The Council of Agriculture (COA) this year has the highest number of officials impeached among ministries or ministry-level agencies in the Cabinet, according to Control Yuan member Lin Chu-liang (林鉅鋃).
The Control Yuan had impeached 41 officials in 18 cases this year as of Dec. 5, when Lin and his colleagues went to the Executive Yuan on Friday for an annual visit, he said.
The COA had six of its current or former officials impeached, followed by the Ministry of Health and Welfare’s five, Lin said, adding that ministers in charge should review these cases and prevent similar violations in the future.
Lin also pointed out that the Control Yuan was still awaiting responses from government agencies censured in several cases in the past, including 54 involving the Cabinet, as of the end of last month.
He suggested during the visit that Premier Jiang Yi-huah (江宜樺) and the ministers present should take a proactive attitude in dealing with problems highlighted by the Control Yuan through censure.
According to the Control Yuan’s Web site, the 41 impeached also include officials in local governments, judges and the Control Yuan’s own secretary general, Chen Feng-yi (陳豐義).
Chen was impeached in July for destroying documents that had not expired, in contravention of the Archives Act (國家檔案法).
Chen’s case now sits in the Public Functionary Disciplinary Sanction Commission under the Judicial Yuan, which is to decide his disciplinary action.
The commission suspended a review of Chen’s case after prosecutors began a criminal investigation into him.

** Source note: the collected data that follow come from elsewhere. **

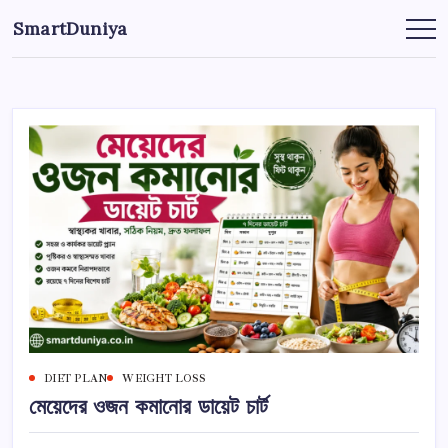
এড়িয়ে
SmartDuniya
লেখায়
Be
Smart
যান
&
Happy
Life
with
health
&
fitness
tips.
DIET PLAN
WEIGHT LOSS
মেয়েদের ওজন কমানোর ডায়েট চার্ট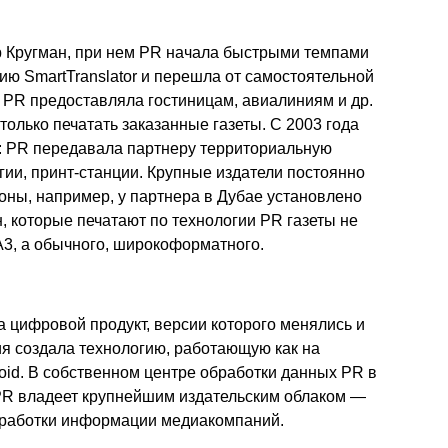
р Кругман, при нем PR начала быстрыми темпами
ю SmartTranslator и перешла от самостоятельной
 PR предоставляла гостиницам, авиалиниям и др.
только печатать заказанные газеты. С 2003 года
: PR передавала партнеру территориальную
гии, принт-станции. Крупные издатели постоянно
оны, например, у партнера в Дубае установлено
, которые печатают по технологии PR газеты не
3, а обычного, широкоформатного.
а цифровой продукт, версии которого менялись и
ия создала технологию, работающую как на
roid. В собственном центре обработки данных PR в
PR владеет крупнейшим издательским облаком —
работки информации медиакомпаний.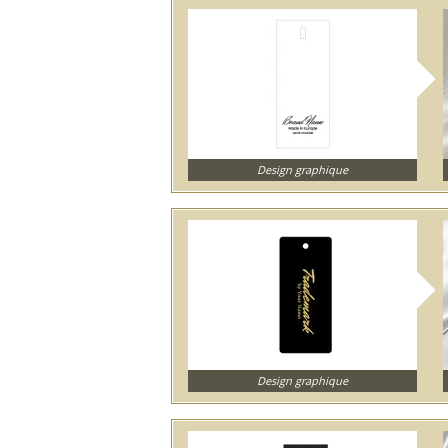
Design graphique
Design graphique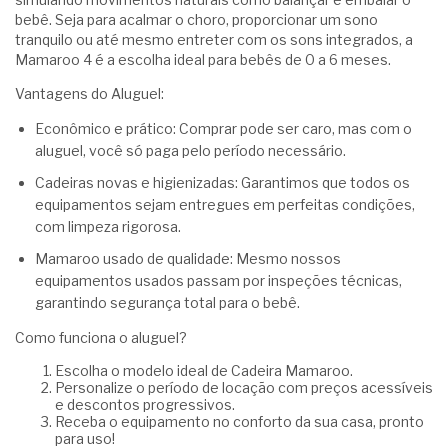
bebê. Seja para acalmar o choro, proporcionar um sono
tranquilo ou até mesmo entreter com os sons integrados, a
Mamaroo 4 é a escolha ideal para bebês de 0 a 6 meses.
Vantagens do Aluguel:
Econômico e prático: Comprar pode ser caro, mas com o
aluguel, você só paga pelo período necessário.
Cadeiras novas e higienizadas: Garantimos que todos os
equipamentos sejam entregues em perfeitas condições,
com limpeza rigorosa.
Mamaroo usado de qualidade: Mesmo nossos
equipamentos usados passam por inspeções técnicas,
garantindo segurança total para o bebê.
Como funciona o aluguel?
Escolha o modelo ideal de Cadeira Mamaroo.
Personalize o período de locação com preços acessíveis
e descontos progressivos.
Receba o equipamento no conforto da sua casa, pronto
para uso!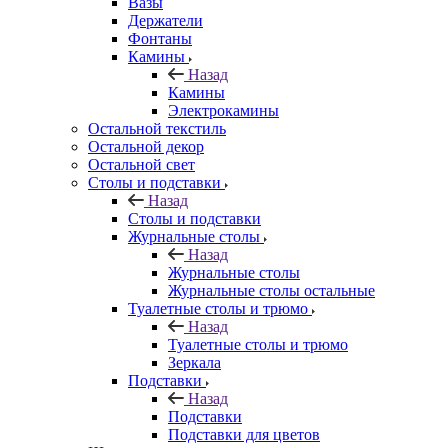
Вазы
Держатели
Фонтаны
Камины
Назад
Камины
Электрокамины
Остальной текстиль
Остальной декор
Остальной свет
Столы и подставки
Назад
Столы и подставки
Журнальные столы
Назад
Журнальные столы
Журнальные столы остальные
Туалетные столы и трюмо
Назад
Туалетные столы и трюмо
Зеркала
Подставки
Назад
Подставки
Подставки для цветов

Other notable impeachments this year include former Cabinet secretary-general Lin Yi-shih (林益世) in June, and Nantou County Commissioner Lee Chao-ching (李朝卿) of the Chinese Nationalist Party (KMT) in September.
Lin Yi-shih resigned in June last year after he was accused of corruption, and was sentenced to seven years and four months in prison for abusing his power to threaten people for money, and for possessing unaccountable assets in April.
He was impeached in July, but a review of the disciplinary action — which could include fines — was suspended because prosecutors decided to appeal.
Lee has been suspended since November last year on corruption allegations and was indicted in March, leading to the Ministry of the Interior sending his case to the Control Yuan.
No decisions have yet been made on Lee’s disciplinary action, according the Control Yuan’s Web site.